To support the booster vaccination efforts, emergency legislation is now in place changing how long an employee can self-certify their sickness absence for. The change applies from Friday 17th December 2021.
It has long been established that employees can self-certify their sickness absence for 7 days, after which they must provide medical evidence to confirm that they are not fit for work and so claim Statutory Sick Pay (SSP). The new DWP and HMRC rules increases the self-certification period to 28 days.
This change applies to all sickness absences which began on or after 10 December 2021. The self-certification period will revert to seven days for absences beginning on or after 27 January 2022.
The aim of the legislation is to allow GP capacity to be increased to maximise support for the coronavirus vaccination booster rollout across the UK.
The temporary Regulations apply to England, Wales and Scotland.
What do employers need to know?
Asking for a statement of fitness for work and managing absence
- The length of time before an employer can require a statement of fitness for work is the only thing to have changed and will revert to the normal period from 27th January.
- Penalising staff for not providing a sick note before 28 days may have significant risks, the worst being claims such as discrimination arising from a disability and unfair dismissal.
- Employers should continue to manage absence as they usually would i.e., they may still require an employee to follow their absence reporting procedures.
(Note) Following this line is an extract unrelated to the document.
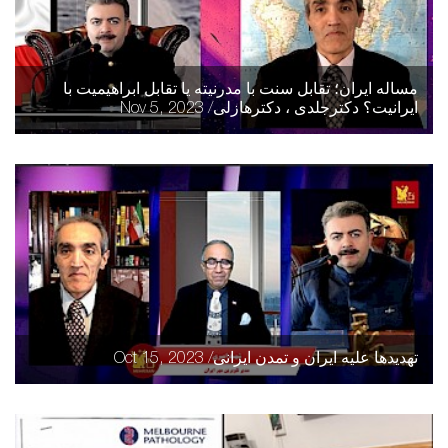
مساله ایران؛ تقابل سنت با مدرنیته یا تقابل ابراهیمیت با
ایرانیت؟ دکترجلدی ، دکترهازلی/ Nov 5, 2023
تهدیدها علیه ایران و تمدن ایرانی/ Oct 15, 2023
- Employers may also continue to conduct welfare meetings with employees within that 28-day period if appropriate.
- The legislation does not prohibit medical reports or occupational health reports from being requested and should not have any impact on beginning or continuing with a fair medical capability process.
Company sick pay policy
Employers who operate a company sick pay scheme (offering pay above the minimum SSP) should continue to run the scheme normally. Some will temporarily vary their policy, such as postponing enhanced payments until a statement of fitness is received after 28 days of absence.
False reporting of absence
In situations where an employer has a genuine concern someone is not genuinely ill, they may consider writing to the individual to forewarn them that the false reporting of absence and claiming of Statutory Sick Pay (SSP) is fraudulent and will be treated as a gross misconduct offence which, if upheld, can result in summary dismissal without notice.